People “can’t fathom that,” said Mr. May, who owns a company in Davis, Calif., that makes navigational software for the blind.

Three years after surgery restored sight to Mr. May’s right eye, researchers say his case shows how vision is more than just eye function. Blindness has long-term effects on how the brain processes information and constructs one’s view of the world.

Mr. May lost his sight to a chemical explosion when he was 3 years old. He eventually lost his left eye and remained blind in his right until the surgery in 2000.

But testing since that surgery has showed that Mr. May’s ability to interpret what he sees through his good eye is decidedly mixed, said Ione Fine, lead author of a study appearing in the September issue of the journal Nature Neuroscience.

Mr. May can identify simple shapes and colors. He can interpret objects in motion. He can spy faraway peaks. He marvels at the vibrancy of plants and flowers unseen since he lost his vision.

But three-dimensional perception and the ability to recognize complex objects such as the faces of family and friends remain severely impaired. He strains to tell the difference between a man and a woman. He describes a cube as a square with extra lines.

Written history mentions perhaps 30 people who reacquired vision after protracted periods of blindness, said Miss Fine, a neuroscientist at the University of California, San Diego.

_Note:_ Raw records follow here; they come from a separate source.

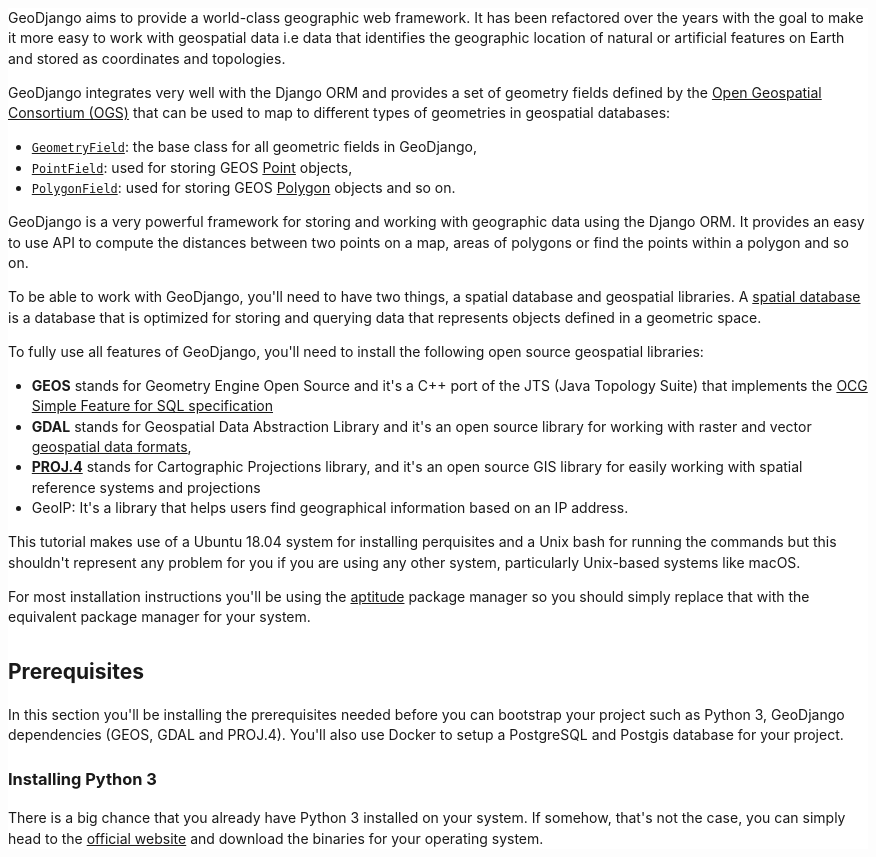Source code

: GeoDjango aims to provide a world-class geographic web framework. It has been refactored over the years with the goal to make it more easy to work with geospatial data i.e data that identifies the geographic location of natural or artificial features on Earth and stored as coordinates and topologies.

GeoDjango integrates very well with the Django ORM and provides a set of geometry fields defined by the [Open Geospatial Consortium (OGS)](http://www.opengeospatial.org/) that can be used to map to different types of geometries in geospatial databases: 

- [`GeometryField`](https://docs.djangoproject.com/en/2.1/ref/contrib/gis/model-api/#geometryfield): the base class for all geometric fields in GeoDjango,
- [`PointField`](https://docs.djangoproject.com/en/2.1/ref/contrib/gis/model-api/#pointfield): used for storing GEOS [Point](https://docs.djangoproject.com/en/2.1/ref/contrib/gis/geos/#django.contrib.gis.geos.Point) objects, 
- [`PolygonField`](https://docs.djangoproject.com/en/2.1/ref/contrib/gis/model-api/#polygonfield): used for storing GEOS [Polygon](https://docs.djangoproject.com/en/2.1/ref/contrib/gis/geos/#polygon) objects and so on.

GeoDjango is a very powerful framework for storing and working with geographic data using the Django ORM. It provides an easy to use API to compute the distances between two points on a map, areas of polygons or find the points within a polygon and so on.

To be able to work with GeoDjango, you'll need to have two things, a spatial database and geospatial libraries. A [spatial database](https://en.wikipedia.org/wiki/Spatial_database) is a database that is optimized for storing and querying data that represents objects defined in a geometric space.

To fully use all features of GeoDjango, you'll need to install the following open source geospatial libraries:

- **GEOS** stands for Geometry Engine Open Source and it's a C++ port of the JTS (Java Topology Suite) that implements the [OCG Simple Feature for SQL specification](http://www.opengeospatial.org/standards/sfs)
- **GDAL** stands for Geospatial Data Abstraction Library and it's an open source library for working with raster and vector [geospatial data formats](https://en.wikipedia.org/wiki/GIS_file_formats), 
- [**PROJ.4**](https://proj4.org/) stands for Cartographic Projections library, and it's an open source GIS library for easily working with spatial reference systems and projections
- GeoIP: It's a library that helps users find geographical information based on an IP address.

This tutorial makes use of a Ubuntu 18.04 system for installing perquisites and a Unix bash for running the commands but this shouldn't represent any problem for you if you are using any other system, particularly Unix-based systems like macOS.

For most installation instructions you'll be using the [aptitude](https://help.ubuntu.com/lts/serverguide/aptitude.html.en) package manager so you should simply replace that with the equivalent package manager for your system.

## Prerequisites

In this section you'll be installing the prerequisites needed before you can bootstrap your project such as Python 3, GeoDjango dependencies (GEOS, GDAL and PROJ.4). You'll also use Docker to setup a PostgreSQL and Postgis database for your project.
 
### Installing Python 3

There is a big chance that you already have Python 3 installed on your system. If somehow, that's not the case, you can simply head to the [official website](https://www.python.org/downloads/) and download the binaries for your operating system.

She and her colleagues leapt at the chance to study Mr. May and began testing him just months after his cornea- and stem cell-implant surgery. The stem cells formed a protective layer over his new cornea to prevent clouding.

“There has always been this question: What would happen if a blind man got his vision back? Is it something innate or is it something we learn from first principles?” Miss Fine asked. “Is it something that happens or is it something we learn, like language?”

Repeatedly, the researchers combined vision tests with scans of Mr. May’s brain activity to study how blindness had affected him.

When asked to identify a cube illustrated on a two-dimensional computer screen, for example, Mr. May failed. But once Miss Fine commanded the cube to rotate, simulating motion in three dimensions, he immediately recognized it.